Olivier Messiaen and His Tricked-Out Interstellar Love Symphony

So at the front end of this somehow charmed weekend was an incredibly good performance, back on Friday night, of Messiaen's Turangalila-Symphony, with the university Philharmonia and conductor Reinbert de Leeuw. The orchestra knocked this performance out of the park, and de Leeuw had a phenomenal control on the piece. Tempos were generally quick, and even in the slower places (like the luxuriously slow 6th movement) there was a sense of the gamelan-inspired rhythmic impulse underpinning the music. Textural contrasts were excellent, even with the concert hall muddying up some of the overlayed music.

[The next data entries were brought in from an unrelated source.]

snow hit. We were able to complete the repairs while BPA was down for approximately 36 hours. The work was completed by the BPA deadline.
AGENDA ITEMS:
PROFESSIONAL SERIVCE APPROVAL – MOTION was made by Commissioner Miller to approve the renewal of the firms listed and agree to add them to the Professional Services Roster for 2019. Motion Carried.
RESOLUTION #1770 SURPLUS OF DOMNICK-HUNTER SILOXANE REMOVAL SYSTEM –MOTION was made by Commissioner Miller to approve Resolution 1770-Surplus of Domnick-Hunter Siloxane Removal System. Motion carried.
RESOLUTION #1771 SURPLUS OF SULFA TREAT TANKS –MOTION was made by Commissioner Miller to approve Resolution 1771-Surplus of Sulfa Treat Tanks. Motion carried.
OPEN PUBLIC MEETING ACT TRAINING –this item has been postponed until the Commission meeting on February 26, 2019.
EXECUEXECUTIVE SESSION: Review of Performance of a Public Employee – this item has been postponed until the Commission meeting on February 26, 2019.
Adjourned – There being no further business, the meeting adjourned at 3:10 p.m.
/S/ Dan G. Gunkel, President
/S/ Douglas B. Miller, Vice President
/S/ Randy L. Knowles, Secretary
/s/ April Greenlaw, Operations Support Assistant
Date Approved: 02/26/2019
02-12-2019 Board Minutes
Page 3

So the details were all good; but it was the up-front excitement that made this performance special. Fast, loud, urgent, and possessing an exultant joy in instrumental color and sensuousness. This concert really lit me up; I haven't felt this energized from an orchestra concert for a while, and it's easily the most exciting concert I've heard on campus since moving up here.

Wei-Yi Yang, the pianist, matched the orchestra impressively, with the same intensity and physicality of bold sweeping phrases. He's a friend of my ex-roommate Charlie, and I've met him on several occasions. Actually I met Charlie and a few of his friends for this concert, and we staked out a nice spot at the front of the acoustically satisfactory second balcony together.

Some of the sci-fi moments of this piece made me think of Messiaen himself, off somewhere or other, twirling dials and speaking from the beyond through an orchestral medium. In this the centenary was, I think, successfully observed.

Reinbert de Leeuw is known as a top-notch conductor, and I think this is finally starting to sink in for me. If I'm not forgetting anything, I have heard him conduct three orchestra concerts, and all of them were unforgettably good. (Besides this one, two of the best performances I heard while living in New York: a 2005 Juilliard Symphony concert matching Shostakovich's 15th Symphony with Sofia Gubaidulina's majestically sculptural multimovement symphony "Stimmen . . . verstummen . . ."; and the 2004 Lincoln Center complete concert performance of Louis Andriessen's singularly bracing "De Materie.") And, looking back, one of the first Messiaen CDs I remember really getting into in college was a sharp recording of de Leeuw conducting "Reveil des Oiseaux." So let me advise you to hear Reinbert de Leeuw conduct an orchestra at any such opportunity you are presented with.

Kyle Gann wrote an excellent post last month about generosity in composition. In that meaning of the term, Turangalila is about as generous as it gets: the recurring themes, in development or just dropped in as unexpected familiar moments; the catchiness of the big splashy 5th and 10th movements.